▶ Extracted material
┄┄┄┄┄┄

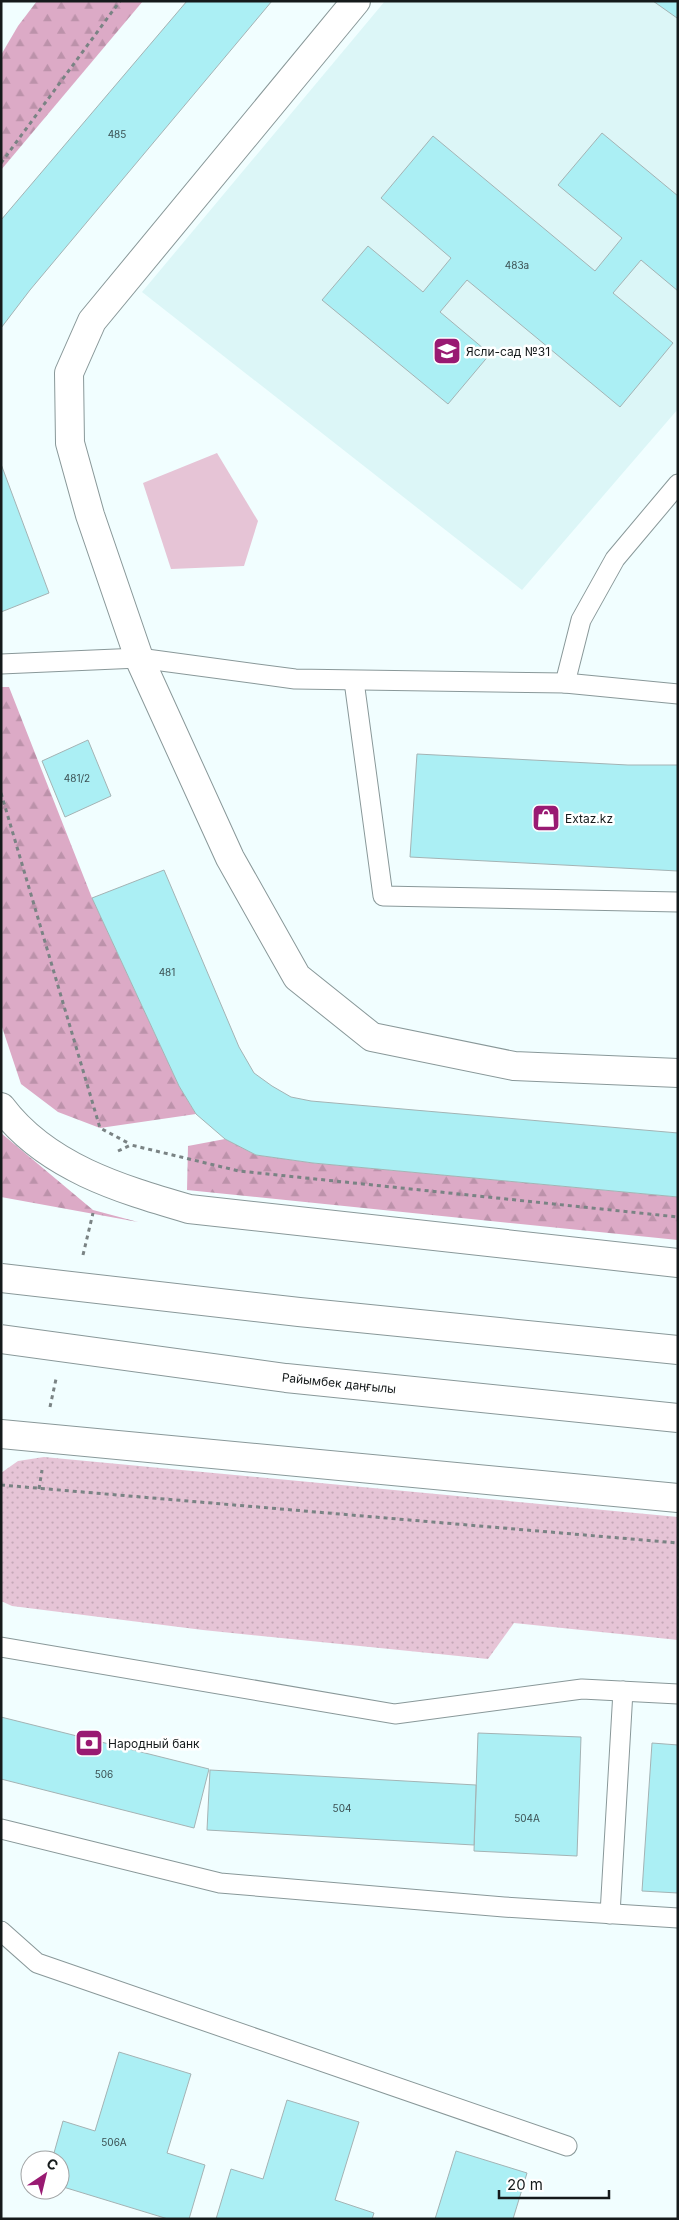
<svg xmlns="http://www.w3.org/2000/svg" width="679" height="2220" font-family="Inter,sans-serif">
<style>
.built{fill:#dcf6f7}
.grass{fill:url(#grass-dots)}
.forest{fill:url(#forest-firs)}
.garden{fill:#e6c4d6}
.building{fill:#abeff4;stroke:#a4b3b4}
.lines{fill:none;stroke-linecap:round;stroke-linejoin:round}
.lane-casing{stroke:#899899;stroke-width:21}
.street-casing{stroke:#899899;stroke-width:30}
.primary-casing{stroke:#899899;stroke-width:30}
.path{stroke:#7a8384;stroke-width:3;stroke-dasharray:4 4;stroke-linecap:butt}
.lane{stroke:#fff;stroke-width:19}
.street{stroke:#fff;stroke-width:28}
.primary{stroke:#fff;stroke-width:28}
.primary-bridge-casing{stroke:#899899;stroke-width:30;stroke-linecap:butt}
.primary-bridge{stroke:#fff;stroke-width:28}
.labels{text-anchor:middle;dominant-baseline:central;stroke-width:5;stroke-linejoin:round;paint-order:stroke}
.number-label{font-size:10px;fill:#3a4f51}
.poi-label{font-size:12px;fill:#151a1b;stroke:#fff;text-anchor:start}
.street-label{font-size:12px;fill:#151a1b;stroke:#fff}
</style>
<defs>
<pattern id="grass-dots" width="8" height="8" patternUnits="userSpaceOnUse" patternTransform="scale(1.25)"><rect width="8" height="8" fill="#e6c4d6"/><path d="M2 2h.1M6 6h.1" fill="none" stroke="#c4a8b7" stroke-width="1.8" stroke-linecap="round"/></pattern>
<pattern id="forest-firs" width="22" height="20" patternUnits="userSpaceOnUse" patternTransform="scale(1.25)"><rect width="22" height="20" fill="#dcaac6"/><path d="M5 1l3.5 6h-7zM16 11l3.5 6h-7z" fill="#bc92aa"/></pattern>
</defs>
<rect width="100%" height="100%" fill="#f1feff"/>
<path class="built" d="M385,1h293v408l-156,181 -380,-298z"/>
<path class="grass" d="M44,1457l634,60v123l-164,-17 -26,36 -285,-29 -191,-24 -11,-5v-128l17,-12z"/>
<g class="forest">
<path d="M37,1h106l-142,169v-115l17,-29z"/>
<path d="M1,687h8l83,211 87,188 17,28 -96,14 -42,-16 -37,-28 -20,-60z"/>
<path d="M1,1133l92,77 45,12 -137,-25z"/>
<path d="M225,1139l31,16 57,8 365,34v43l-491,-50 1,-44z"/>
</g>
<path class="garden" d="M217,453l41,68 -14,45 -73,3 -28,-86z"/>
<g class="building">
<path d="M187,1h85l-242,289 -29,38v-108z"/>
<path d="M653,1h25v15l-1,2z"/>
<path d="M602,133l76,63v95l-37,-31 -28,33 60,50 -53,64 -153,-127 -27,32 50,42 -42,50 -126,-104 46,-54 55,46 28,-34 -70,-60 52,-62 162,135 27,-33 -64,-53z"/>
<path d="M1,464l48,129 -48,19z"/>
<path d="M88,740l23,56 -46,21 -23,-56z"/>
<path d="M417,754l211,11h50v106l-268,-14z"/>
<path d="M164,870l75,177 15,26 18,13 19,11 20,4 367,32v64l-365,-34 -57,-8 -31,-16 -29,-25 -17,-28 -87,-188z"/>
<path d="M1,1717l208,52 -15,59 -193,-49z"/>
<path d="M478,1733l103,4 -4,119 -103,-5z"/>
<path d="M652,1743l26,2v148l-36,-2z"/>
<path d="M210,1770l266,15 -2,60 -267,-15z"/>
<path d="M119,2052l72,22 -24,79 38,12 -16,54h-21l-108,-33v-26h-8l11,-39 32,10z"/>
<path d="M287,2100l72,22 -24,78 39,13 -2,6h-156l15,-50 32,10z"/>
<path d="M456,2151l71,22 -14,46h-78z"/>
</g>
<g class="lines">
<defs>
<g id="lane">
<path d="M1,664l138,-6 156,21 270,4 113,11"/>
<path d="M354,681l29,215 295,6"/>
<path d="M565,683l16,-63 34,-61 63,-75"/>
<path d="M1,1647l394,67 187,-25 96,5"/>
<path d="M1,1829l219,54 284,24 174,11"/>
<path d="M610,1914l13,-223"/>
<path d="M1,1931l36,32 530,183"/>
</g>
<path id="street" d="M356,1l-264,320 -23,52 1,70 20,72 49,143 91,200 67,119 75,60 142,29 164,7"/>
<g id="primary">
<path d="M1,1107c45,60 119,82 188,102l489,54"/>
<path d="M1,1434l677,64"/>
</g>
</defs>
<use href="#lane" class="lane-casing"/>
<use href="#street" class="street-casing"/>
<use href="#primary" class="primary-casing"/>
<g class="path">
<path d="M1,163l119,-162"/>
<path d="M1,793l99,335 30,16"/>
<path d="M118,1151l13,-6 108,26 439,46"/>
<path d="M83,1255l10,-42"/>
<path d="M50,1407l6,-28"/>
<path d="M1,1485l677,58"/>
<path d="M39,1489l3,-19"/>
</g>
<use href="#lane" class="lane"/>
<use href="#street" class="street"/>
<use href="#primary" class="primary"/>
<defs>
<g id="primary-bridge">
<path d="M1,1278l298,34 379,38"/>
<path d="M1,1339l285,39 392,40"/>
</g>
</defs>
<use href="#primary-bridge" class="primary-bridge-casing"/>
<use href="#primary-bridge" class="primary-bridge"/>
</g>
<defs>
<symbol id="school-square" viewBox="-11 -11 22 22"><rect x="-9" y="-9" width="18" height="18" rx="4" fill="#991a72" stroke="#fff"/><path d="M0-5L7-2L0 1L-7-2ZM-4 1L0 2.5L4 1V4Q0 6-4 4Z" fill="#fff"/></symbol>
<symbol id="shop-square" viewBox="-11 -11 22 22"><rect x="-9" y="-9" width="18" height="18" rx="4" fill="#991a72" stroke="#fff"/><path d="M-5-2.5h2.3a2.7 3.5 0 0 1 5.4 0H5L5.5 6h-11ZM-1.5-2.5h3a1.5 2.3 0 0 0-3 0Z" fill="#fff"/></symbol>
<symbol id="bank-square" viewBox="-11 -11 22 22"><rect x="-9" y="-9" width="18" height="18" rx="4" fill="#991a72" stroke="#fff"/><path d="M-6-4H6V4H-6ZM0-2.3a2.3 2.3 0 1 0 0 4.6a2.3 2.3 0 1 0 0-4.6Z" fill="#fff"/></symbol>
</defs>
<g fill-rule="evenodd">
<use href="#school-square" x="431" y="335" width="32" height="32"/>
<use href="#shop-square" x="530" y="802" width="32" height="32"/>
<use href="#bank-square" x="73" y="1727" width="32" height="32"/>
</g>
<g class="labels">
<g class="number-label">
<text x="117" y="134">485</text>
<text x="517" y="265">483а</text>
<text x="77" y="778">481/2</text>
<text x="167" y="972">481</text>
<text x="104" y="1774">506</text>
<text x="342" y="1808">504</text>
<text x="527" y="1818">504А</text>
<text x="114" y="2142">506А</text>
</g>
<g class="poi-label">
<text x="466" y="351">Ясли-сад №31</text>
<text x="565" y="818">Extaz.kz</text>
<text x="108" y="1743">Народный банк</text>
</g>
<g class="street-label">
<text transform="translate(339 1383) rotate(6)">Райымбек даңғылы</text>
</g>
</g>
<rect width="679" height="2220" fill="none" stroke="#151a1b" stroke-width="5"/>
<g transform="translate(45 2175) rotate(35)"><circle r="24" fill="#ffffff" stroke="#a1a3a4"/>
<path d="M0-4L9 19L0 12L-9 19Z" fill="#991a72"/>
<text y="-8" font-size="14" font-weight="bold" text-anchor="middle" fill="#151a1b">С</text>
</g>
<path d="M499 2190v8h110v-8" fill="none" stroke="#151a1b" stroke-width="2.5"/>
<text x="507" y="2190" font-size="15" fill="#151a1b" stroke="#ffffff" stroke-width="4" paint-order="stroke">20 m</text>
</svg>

┄┄┄┄┄┄

▶ Required action
Go through the material and copy each line in which the word "lines" occurs.

▶ Answer space
.lines{fill:none;stroke-linecap:round;stroke-linejoin:round}
<g class="lines">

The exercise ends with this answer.